### SELECTED PASSAGE
+---+

The boundaries for the circles are obvious, leaving us to solve for the boundaries of the lines

$$\begin{cases}y=0 \\ x=0 \\ y=2 \\ x=\pi \end{cases} \implies \begin{cases}\theta=0 \\ \theta=\frac{\pi}{2} \\ r\sin\theta=2 \implies \theta = \sin^{-1}\left(\frac{2}{r}\right)\\ r\cos\theta=\pi \implies \theta = \cos^{-1}\left(\frac{\pi}{r}\right)\end{cases}$$

which means we can rewrite the integral as

$$I = \int_0^2\int_0^{\frac{\pi}{2}}r^2\sin\theta\:d\theta\:dr + \int_2^\pi\int_0^{\sin^{-1}\left(\frac{2}{r}\right)}r^2\sin\theta\:d\theta\:dr + \int_\pi^{\sqrt{\pi^2+4}}\int_{\sin^{-1}\left(\frac{2}{r}\right)}^{\cos^{-1}\left(\frac{\pi}{r}\right)}r^2\sin\theta\:d\theta\:dr$$

$$\equiv I_R + I_B + I_G$$

to designate integral red, blue, and green, respectively. The red integral is the most straight forward, so I will show how the calculation for integrals blue and green are done.

+---+

### INSTRUCTIONS
a – Based on the passage on the polar integral, say for each statement whether it agrees with the passage, and quote the words that decide it. (i) The boundaries for the circles still have to be solved for. (ii) The red integral is called the most straightforward of the three. (iii) The writer will show how the red integral is calculated.
b – Continue the passage on the polar integral from the point where it stops.

+---+

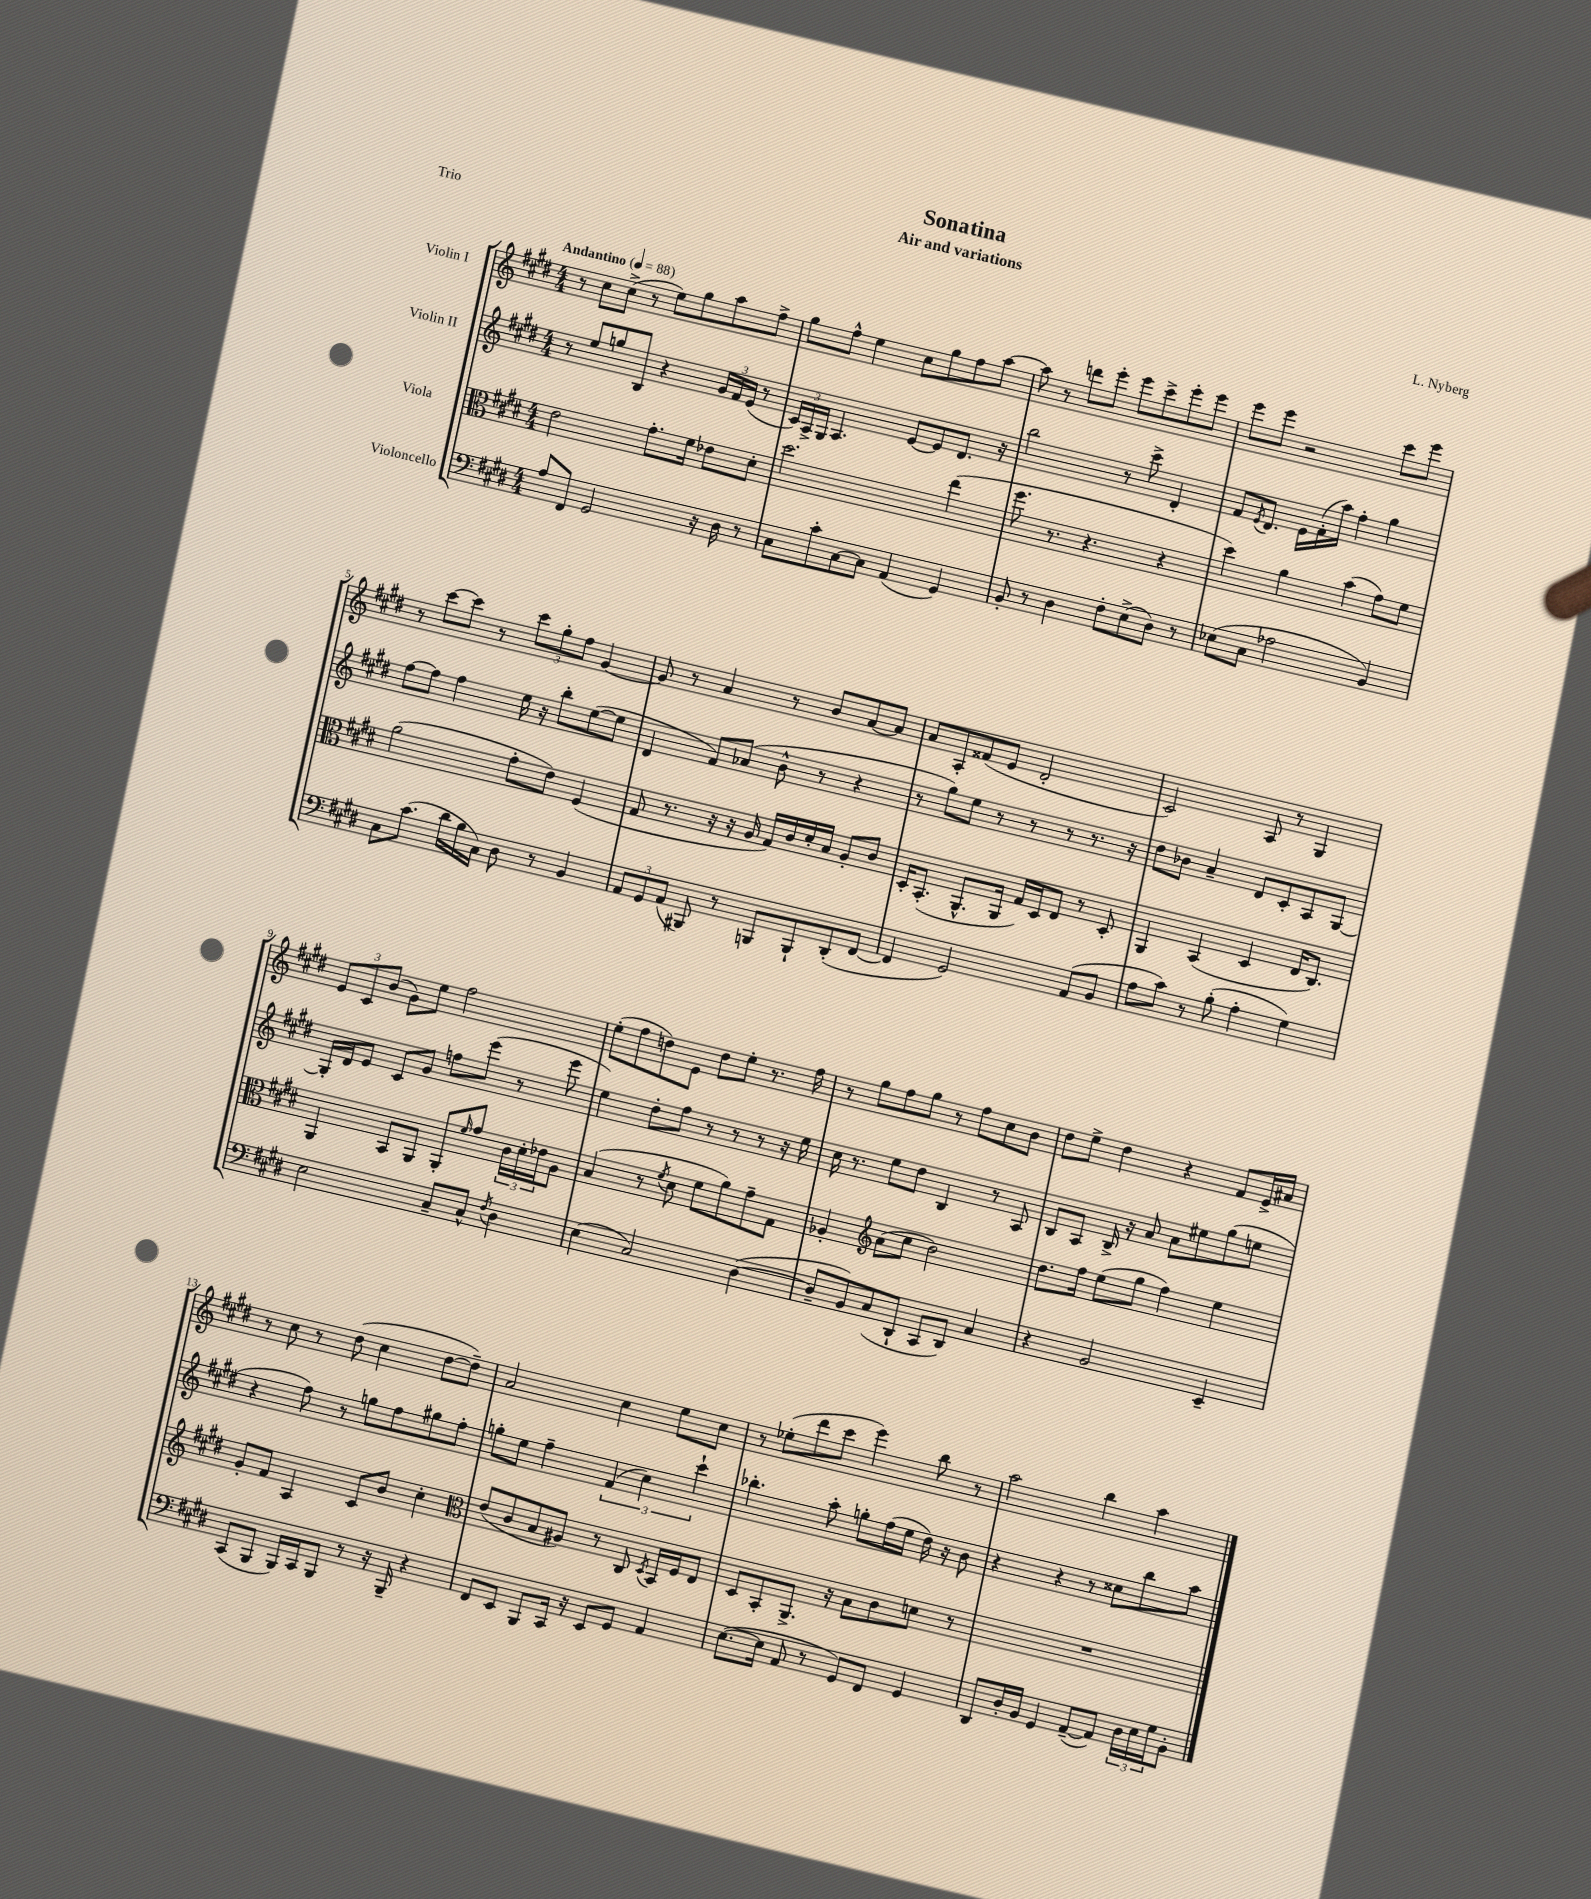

**kern	**kern	**kern	**kern
*staff4	*staff3	*staff2	*staff1
*clefF4	*clefC3	*clefG2	*clefG2
*k[f#c#g#d#]	*k[f#c#g#d#]	*k[f#c#g#d#]	*k[f#c#g#d#]
*M4/4	*M4/4	*M4/4	*M4/4
*MM88	*MM88	*MM88	*MM88
8A	2e	8r	8r
8FF#	.	8ee	8cc#
2GG#	.	8gg	(8cc#^
.	.	8B	8r
.	8.g#'	4r	8ee)
.	.	.	8gg#
.	16f#	.	.
16r	8e-	24g#	8aa
.	.	24f#	.
16D#	.	.	.
.	.	(24e	.
8r	8d#'	8r	8ff#^
=	=	=	=
8C#	2.dd#	24c#)	8gg#
.	.	24A^	.
.	.	24G#	.
8c#'	.	4.A	8ff#^^
[8C#	.	.	4ee
8C#]	.	.	.
(4AA	.	[8e	8cc#
.	.	8e]	8gg#
4GG#)	(4ee	8.d#	8ff#
.	.	.	[8aa
.	.	16r	.
=	=	=	=
8BB'	8.ff#	2bb	8aa]
8r	.	.	8r
.	8.r	.	.
4D#	.	.	8ddd
.	4.r	.	8eee'
8F#'	.	8r	8eee
(8E^	.	8ccc#^	8ccc#^
8D#)	4r	4d#'	8eee'
8r	.	.	8eee
=	=	=	=
(8E-	4dd#)	8f#	8eee
.	.	8qe	.
8C#	.	8.d#	8eee
2A-	4a	.	2r
.	.	16e	.
.	.	(16f#'	.
.	.	16aa)	.
.	(4b	4ff#'	.
4BB)	8g#)	4gg#	8ccc#
.	8f#	.	8eee
=	=	=	=
8C#	(2a	[8ff#	8r
(8.c#	.	8ff#]	[8ccc#
.	.	4ff#	8ccc#]
16d#	.	.	.
16B	.	.	8r
16C#)	.	.	.
8D#	8g#'	16ee	12ccc#
.	.	16r	.
.	.	.	12gg#'
8r	8e)	8bb'	.
.	.	.	12ff#
4BB	(4F#	([8ee	[4g#
.	.	8ee]	.
=	=	=	=
12AA	8G#	4d#	8g#]
12GG#	.	.	.
.	8.r	.	8r
(12AA	.	.	.
8BBB#)	.	8f#)	4a
.	16r	.	.
8r	16r	(8a-	.
.	16A	.	.
8BBB	16G#)	8b^^	8r
.	16c#	.	.
8BBB`	16d#'	8r	8b
.	16B	.	.
(8DD#'	8A'	4r	[8a
[8FF#	8c#	.	8a]
=	=	=	=
4FF#]	16D#'	8r	8a
.	(8.BB'	.	.
.	.	8gg#)	8A'
2GG#)	8.AA^^	8ee	(8f##
.	.	8r	8e
.	16AA	.	.
.	16G#)	8r	2d#'
.	16D#	.	.
.	8E	8r	.
(8AA	8r	8.r	.
8BB	8D#'	.	.
.	.	16r	.
=	=	=	=
8A	4AA	8dd#	2c#)
8c#)	.	8b-	.
8r	(4BB	4a~	.
(8B'	.	.	.
4A'	4D#	8d#	8A
.	.	8c#'	8r
4G#)	16E	8A	4G#
.	8.C#)	.	.
.	.	[8G#	.
=	=	=	=
2E	4AA	16G#']	12e
.	.	16d#	.
.	.	.	12c#
.	.	8e	.
.	.	.	(12b
.	8BB	8c#	8g#)
.	8AA	8g#	8ee
8C#~	8AA'	8ff	2ff#
.	16qqf#	.	.
8C#^^	8g#	(8eee	.
8qF#	.	.	.
4D#	24c#	8r	.
.	24d#'	.	.
.	24e-	.	.
.	8A	8eee	.
=	=	=	=
(4E	(4B	4ee)	(8ee'
.	.	.	8ff#
2C#)	8r	8dd#'	8dd)
.	8qf#	.	.
.	8d#	8ff#	8e
.	8f#	8r	8dd
.	8a)	8r	8ee'
([4D#	8g#~	8r	8.r
.	8G#	16r	.
.	.	16ee	16ff#
=	=	=	=
8D#~]	4A-'	16cc#	8r
.	.	8.r	.
8BB)	.	.	8gg#
*	*clefG2	*	*
(8C#	(8a	8ee	8ff#
8DD#`	8cc#	8dd#	8gg#
8CC#	2b)	4B	8r
8DD#)	.	.	8ff#
4C#	.	8r	8cc#
.	.	8A	8b
=	=	=	=
4r	8.dd#	8B	8dd#
.	.	8A	8ee^
.	16ff#	.	.
2BB	(8ee	16B^	4dd#
.	.	16r	.
.	8gg#	8a	.
.	4ff#)	8a	4r
.	.	8ee#	.
4EE~	4ee	(8gg#	8f#
.	.	8ee	16e^
.	.	.	16a#
=	=	=	=
(8CC#	8g#'	4r	8r
8BBB	8f#	.	8cc#
16BBB)	4A	8ff#)	8r
16CC#	.	.	.
8BBB	.	8r	(8dd#
8r	8c#	8gg	4cc#
16r	8b	8ff#	.
16BBB~	.	.	.
4r	4cc#'	8gg#	[8dd#
.	.	8ff#'	8dd#~])
=	=	=	=
*	*clefC3	*	*
8FF#	(8e	8gg'	2a
8EE	8c#	8ee	.
8BBB	8B	4ff#~	.
16CC#	8A#)	.	.
16r	.	.	.
8EE	8r	(6f#	4cc#
8GG#	8C#	.	.
.	.	6cc#)	.
.	8qD#	.	.
4AA	16BB	.	8ee
.	16F#	.	.
.	.	6ccc#`	.
.	8E	.	8cc#
=	=	=	=
([8.E	8D#	4.bb-'	8r
.	8BB'	.	(8ee-'
16E]	.	.	.
8AA	8.AA^	.	8ddd#
8r	.	8aa'	8ccc#
.	16r	.	.
8GG#)	8B	8gg'	4eee)
8FF#	8c#	(16ff#	.
.	.	16ee	.
4GG#	8d	16dd#)	8bb
.	.	16r	.
.	8r	8b	8r
=	=	=	=
8DD#	1r	4r	2aa
16D#'	.	.	.
16BB	.	.	.
4GG#	.	4r	.
([8AA~	.	8r	4bb
8AA])	.	8cc##	.
24D#	.	8bb	4aa
24E	.	.	.
24G#	.	.	.
8BB'	.	8aa	.
==	==	==	==
*-	*-	*-	*-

+---+

### THE ANSWERS
a –
(i) No: "The boundaries for the circles are obvious, leaving us to solve for the boundaries of the lines"
(ii) Yes: "The red integral is the most straight forward"
(iii) No: "so I will show how the calculation for integrals blue and green are done."

b –
$$I_G = \int_\pi^{\sqrt{\pi^2+4}} r^2\left[-\cos\theta\right]_{\sin^{-1}\left(\frac{2}{r}\right)}^{\cos^{-1}\left(\frac{\pi}{r}\right)}\:dr = \int_\pi^{\sqrt{\pi^2+4}} r^2\left(\frac{\pi}{2}-\frac{(\pi+2)}{r}\right)\:dr$$

$$= \int_\pi^{\sqrt{\pi^2+4}} \frac{\pi}{2}r^2-(\pi+2)r\:dr $$

Similarly, $I_B$ also only gives you a polynomial in $r$ rather than powers of trig. While this integral was more easily integrated in cartesian, keeping this trick in mind for more exotic boundaries or integrands would be useful.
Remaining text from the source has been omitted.